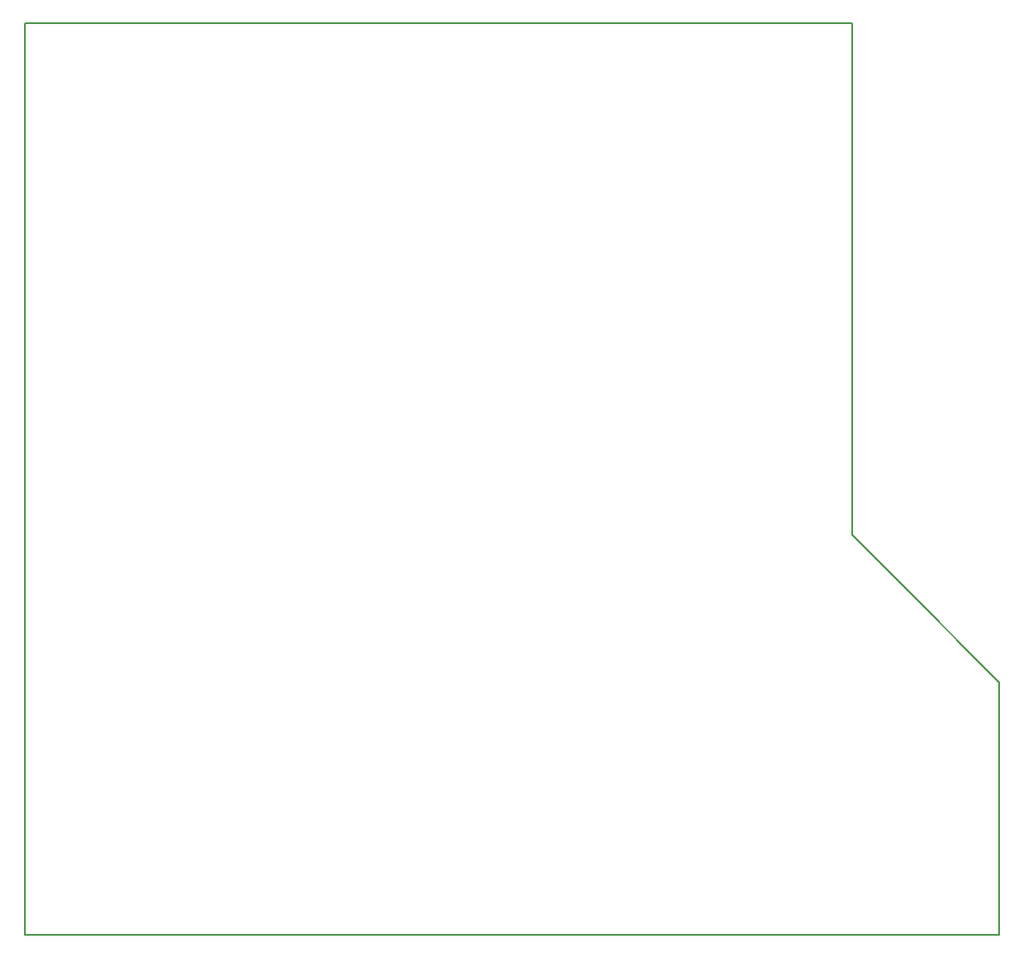
<source format=gm1>
G04 #@! TF.GenerationSoftware,KiCad,Pcbnew,no-vcs-found-0ee38bc~61~ubuntu17.04.1*
G04 #@! TF.CreationDate,2018-06-06T16:24:28-04:00*
G04 #@! TF.ProjectId,Balloon_bus,42616C6C6F6F6E5F6275732E6B696361,rev?*
G04 #@! TF.SameCoordinates,Original*
G04 #@! TF.FileFunction,Profile,NP*
%FSLAX46Y46*%
G04 Gerber Fmt 4.6, Leading zero omitted, Abs format (unit mm)*
G04 Created by KiCad (PCBNEW no-vcs-found-0ee38bc~61~ubuntu17.04.1) date Wed Jun  6 16:24:28 2018*
%MOMM*%
%LPD*%
G01*
G04 APERTURE LIST*
%ADD10C,0.150000*%
G04 APERTURE END LIST*
D10*
X196493100Y-149890000D02*
X100481100Y-149890000D01*
X182000000Y-60000000D02*
X182000000Y-110500000D01*
X186500000Y-115000000D02*
X182000000Y-110500000D01*
X196500000Y-125000000D02*
X186500000Y-115000000D01*
X100481100Y-59999800D02*
X100481100Y-60000400D01*
X100481100Y-60000400D02*
X100481100Y-149880400D01*
X196493100Y-149880400D02*
X196493100Y-125000000D01*
X100481100Y-60000400D02*
X182000000Y-60000400D01*
M02*

</source>
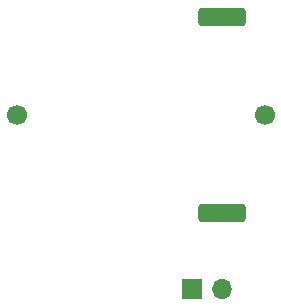
<source format=gbr>
%TF.GenerationSoftware,KiCad,Pcbnew,(6.0.7)*%
%TF.CreationDate,2022-11-28T19:40:44-08:00*%
%TF.ProjectId,as01808ao-enclosure,61733031-3830-4386-916f-2d656e636c6f,rev?*%
%TF.SameCoordinates,Original*%
%TF.FileFunction,Soldermask,Top*%
%TF.FilePolarity,Negative*%
%FSLAX46Y46*%
G04 Gerber Fmt 4.6, Leading zero omitted, Abs format (unit mm)*
G04 Created by KiCad (PCBNEW (6.0.7)) date 2022-11-28 19:40:44*
%MOMM*%
%LPD*%
G01*
G04 APERTURE LIST*
G04 Aperture macros list*
%AMRoundRect*
0 Rectangle with rounded corners*
0 $1 Rounding radius*
0 $2 $3 $4 $5 $6 $7 $8 $9 X,Y pos of 4 corners*
0 Add a 4 corners polygon primitive as box body*
4,1,4,$2,$3,$4,$5,$6,$7,$8,$9,$2,$3,0*
0 Add four circle primitives for the rounded corners*
1,1,$1+$1,$2,$3*
1,1,$1+$1,$4,$5*
1,1,$1+$1,$6,$7*
1,1,$1+$1,$8,$9*
0 Add four rect primitives between the rounded corners*
20,1,$1+$1,$2,$3,$4,$5,0*
20,1,$1+$1,$4,$5,$6,$7,0*
20,1,$1+$1,$6,$7,$8,$9,0*
20,1,$1+$1,$8,$9,$2,$3,0*%
G04 Aperture macros list end*
%ADD10C,1.700000*%
%ADD11RoundRect,0.320000X-1.680000X-0.480000X1.680000X-0.480000X1.680000X0.480000X-1.680000X0.480000X0*%
%ADD12R,1.700000X1.700000*%
%ADD13O,1.700000X1.700000*%
G04 APERTURE END LIST*
D10*
%TO.C,U1*%
X174802800Y-91440000D03*
X153822400Y-91440000D03*
D11*
X171238000Y-83140000D03*
X171238000Y-99740000D03*
%TD*%
D12*
%TO.C,J1*%
X168656000Y-106172000D03*
D13*
X171196000Y-106172000D03*
%TD*%
M02*

</source>
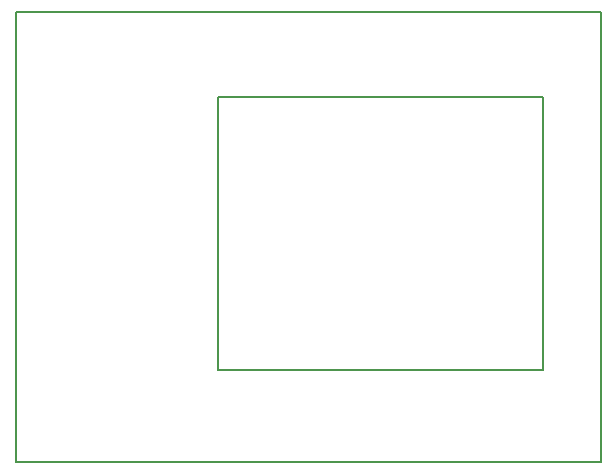
<source format=gbr>
G04 #@! TF.FileFunction,Profile,NP*
%FSLAX46Y46*%
G04 Gerber Fmt 4.6, Leading zero omitted, Abs format (unit mm)*
G04 Created by KiCad (PCBNEW 4.0.2+e4-6225~38~ubuntu16.04.1-stable) date Thu 28 Jul 2016 04:05:56 PM PDT*
%MOMM*%
G01*
G04 APERTURE LIST*
%ADD10C,0.100000*%
%ADD11C,0.150000*%
G04 APERTURE END LIST*
D10*
D11*
X189460000Y-101230000D02*
X161960000Y-101230000D01*
X189460000Y-124330000D02*
X189460000Y-101230000D01*
X161960000Y-124330000D02*
X189460000Y-124330000D01*
X161960000Y-101230000D02*
X161960000Y-124330000D01*
X194310000Y-132080000D02*
X144780000Y-132080000D01*
X194310000Y-93980000D02*
X194310000Y-132080000D01*
X144780000Y-93980000D02*
X194310000Y-93980000D01*
X144780000Y-132080000D02*
X144780000Y-93980000D01*
M02*

</source>
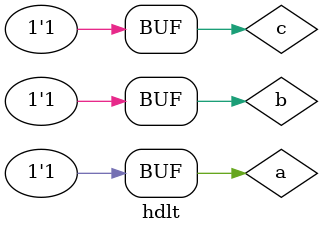
<source format=v>
module hdlt;
wire d,e;
reg a,b,c;
initial
 begin
 $dumpfile("wave.vcd");
 $dumpvars();    
 end
gate h(a,b,c,d,e);
 initial 
        begin 
         #0
         a = 0; b = 0; c=0;
         #100 
         a=1;b=1;c=1;
        end 
endmodule

</source>
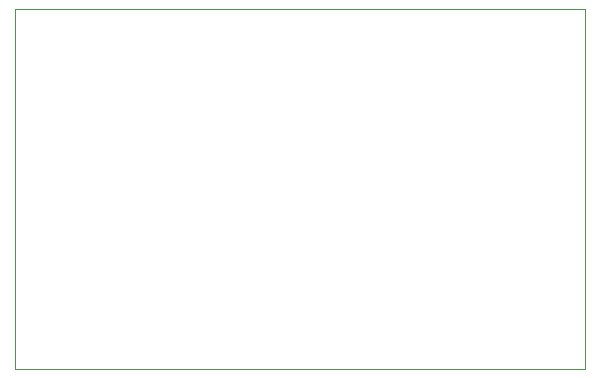
<source format=gbr>
%TF.GenerationSoftware,KiCad,Pcbnew,(5.1.10-1-10_14)*%
%TF.CreationDate,2021-10-31T04:10:36-04:00*%
%TF.ProjectId,Readout-DC-Board,52656164-6f75-4742-9d44-432d426f6172,rev?*%
%TF.SameCoordinates,Original*%
%TF.FileFunction,Profile,NP*%
%FSLAX46Y46*%
G04 Gerber Fmt 4.6, Leading zero omitted, Abs format (unit mm)*
G04 Created by KiCad (PCBNEW (5.1.10-1-10_14)) date 2021-10-31 04:10:36*
%MOMM*%
%LPD*%
G01*
G04 APERTURE LIST*
%TA.AperFunction,Profile*%
%ADD10C,0.050000*%
%TD*%
G04 APERTURE END LIST*
D10*
X124460000Y-127000000D02*
X76200000Y-127000000D01*
X124460000Y-96520000D02*
X124460000Y-127000000D01*
X76200000Y-96520000D02*
X124460000Y-96520000D01*
X76200000Y-127000000D02*
X76200000Y-96520000D01*
M02*

</source>
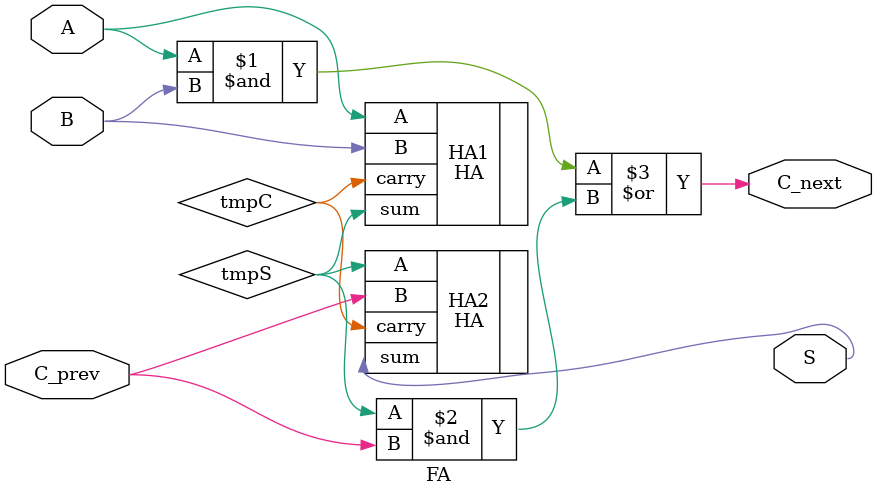
<source format=v>
module FA(A,B,C_prev,S,C_next);
input A,B,C_prev;
output S,C_next;
wire A,B,C_prev,s,c_next,tmpC,tmpS;
HA HA1(.A(A),.B(B),.sum(tmpS),.carry(tmpC));
HA HA2(.A(tmpS),.B(C_prev),.sum(S),.carry(tmpC));
assign C_next=(A&B)|(tmpS&C_prev);
endmodule
</source>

※

Problem details:
Reproduce the records above word for word, without the images.

Exercise response:
<source format=gm1>
G04 #@! TF.GenerationSoftware,KiCad,Pcbnew,no-vcs-found-0ee38bc~61~ubuntu17.04.1*
G04 #@! TF.CreationDate,2018-06-06T16:24:28-04:00*
G04 #@! TF.ProjectId,Balloon_bus,42616C6C6F6F6E5F6275732E6B696361,rev?*
G04 #@! TF.SameCoordinates,Original*
G04 #@! TF.FileFunction,Profile,NP*
%FSLAX46Y46*%
G04 Gerber Fmt 4.6, Leading zero omitted, Abs format (unit mm)*
G04 Created by KiCad (PCBNEW no-vcs-found-0ee38bc~61~ubuntu17.04.1) date Wed Jun  6 16:24:28 2018*
%MOMM*%
%LPD*%
G01*
G04 APERTURE LIST*
%ADD10C,0.150000*%
G04 APERTURE END LIST*
D10*
X196493100Y-149890000D02*
X100481100Y-149890000D01*
X182000000Y-60000000D02*
X182000000Y-110500000D01*
X186500000Y-115000000D02*
X182000000Y-110500000D01*
X196500000Y-125000000D02*
X186500000Y-115000000D01*
X100481100Y-59999800D02*
X100481100Y-60000400D01*
X100481100Y-60000400D02*
X100481100Y-149880400D01*
X196493100Y-149880400D02*
X196493100Y-125000000D01*
X100481100Y-60000400D02*
X182000000Y-60000400D01*
M02*

</source>
<source format=gbr>
%TF.GenerationSoftware,KiCad,Pcbnew,(6.0.7)*%
%TF.CreationDate,2022-11-28T19:40:44-08:00*%
%TF.ProjectId,as01808ao-enclosure,61733031-3830-4386-916f-2d656e636c6f,rev?*%
%TF.SameCoordinates,Original*%
%TF.FileFunction,Soldermask,Top*%
%TF.FilePolarity,Negative*%
%FSLAX46Y46*%
G04 Gerber Fmt 4.6, Leading zero omitted, Abs format (unit mm)*
G04 Created by KiCad (PCBNEW (6.0.7)) date 2022-11-28 19:40:44*
%MOMM*%
%LPD*%
G01*
G04 APERTURE LIST*
G04 Aperture macros list*
%AMRoundRect*
0 Rectangle with rounded corners*
0 $1 Rounding radius*
0 $2 $3 $4 $5 $6 $7 $8 $9 X,Y pos of 4 corners*
0 Add a 4 corners polygon primitive as box body*
4,1,4,$2,$3,$4,$5,$6,$7,$8,$9,$2,$3,0*
0 Add four circle primitives for the rounded corners*
1,1,$1+$1,$2,$3*
1,1,$1+$1,$4,$5*
1,1,$1+$1,$6,$7*
1,1,$1+$1,$8,$9*
0 Add four rect primitives between the rounded corners*
20,1,$1+$1,$2,$3,$4,$5,0*
20,1,$1+$1,$4,$5,$6,$7,0*
20,1,$1+$1,$6,$7,$8,$9,0*
20,1,$1+$1,$8,$9,$2,$3,0*%
G04 Aperture macros list end*
%ADD10C,1.700000*%
%ADD11RoundRect,0.320000X-1.680000X-0.480000X1.680000X-0.480000X1.680000X0.480000X-1.680000X0.480000X0*%
%ADD12R,1.700000X1.700000*%
%ADD13O,1.700000X1.700000*%
G04 APERTURE END LIST*
D10*
%TO.C,U1*%
X174802800Y-91440000D03*
X153822400Y-91440000D03*
D11*
X171238000Y-83140000D03*
X171238000Y-99740000D03*
%TD*%
D12*
%TO.C,J1*%
X168656000Y-106172000D03*
D13*
X171196000Y-106172000D03*
%TD*%
M02*

</source>
<source format=gbr>
G04 #@! TF.FileFunction,Profile,NP*
%FSLAX46Y46*%
G04 Gerber Fmt 4.6, Leading zero omitted, Abs format (unit mm)*
G04 Created by KiCad (PCBNEW 4.0.2+e4-6225~38~ubuntu16.04.1-stable) date Thu 28 Jul 2016 04:05:56 PM PDT*
%MOMM*%
G01*
G04 APERTURE LIST*
%ADD10C,0.100000*%
%ADD11C,0.150000*%
G04 APERTURE END LIST*
D10*
D11*
X189460000Y-101230000D02*
X161960000Y-101230000D01*
X189460000Y-124330000D02*
X189460000Y-101230000D01*
X161960000Y-124330000D02*
X189460000Y-124330000D01*
X161960000Y-101230000D02*
X161960000Y-124330000D01*
X194310000Y-132080000D02*
X144780000Y-132080000D01*
X194310000Y-93980000D02*
X194310000Y-132080000D01*
X144780000Y-93980000D02*
X194310000Y-93980000D01*
X144780000Y-132080000D02*
X144780000Y-93980000D01*
M02*

</source>
<source format=v>
module hdlt;
wire d,e;
reg a,b,c;
initial
 begin
 $dumpfile("wave.vcd");
 $dumpvars();    
 end
gate h(a,b,c,d,e);
 initial 
        begin 
         #0
         a = 0; b = 0; c=0;
         #100 
         a=1;b=1;c=1;
        end 
endmodule

</source>
<source format=gbr>
%TF.GenerationSoftware,KiCad,Pcbnew,(5.1.10-1-10_14)*%
%TF.CreationDate,2021-10-31T04:10:36-04:00*%
%TF.ProjectId,Readout-DC-Board,52656164-6f75-4742-9d44-432d426f6172,rev?*%
%TF.SameCoordinates,Original*%
%TF.FileFunction,Profile,NP*%
%FSLAX46Y46*%
G04 Gerber Fmt 4.6, Leading zero omitted, Abs format (unit mm)*
G04 Created by KiCad (PCBNEW (5.1.10-1-10_14)) date 2021-10-31 04:10:36*
%MOMM*%
%LPD*%
G01*
G04 APERTURE LIST*
%TA.AperFunction,Profile*%
%ADD10C,0.050000*%
%TD*%
G04 APERTURE END LIST*
D10*
X124460000Y-127000000D02*
X76200000Y-127000000D01*
X124460000Y-96520000D02*
X124460000Y-127000000D01*
X76200000Y-96520000D02*
X124460000Y-96520000D01*
X76200000Y-127000000D02*
X76200000Y-96520000D01*
M02*

</source>
<source format=v>
module FA(A,B,C_prev,S,C_next);
input A,B,C_prev;
output S,C_next;
wire A,B,C_prev,s,c_next,tmpC,tmpS;
HA HA1(.A(A),.B(B),.sum(tmpS),.carry(tmpC));
HA HA2(.A(tmpS),.B(C_prev),.sum(S),.carry(tmpC));
assign C_next=(A&B)|(tmpS&C_prev);
endmodule
</source>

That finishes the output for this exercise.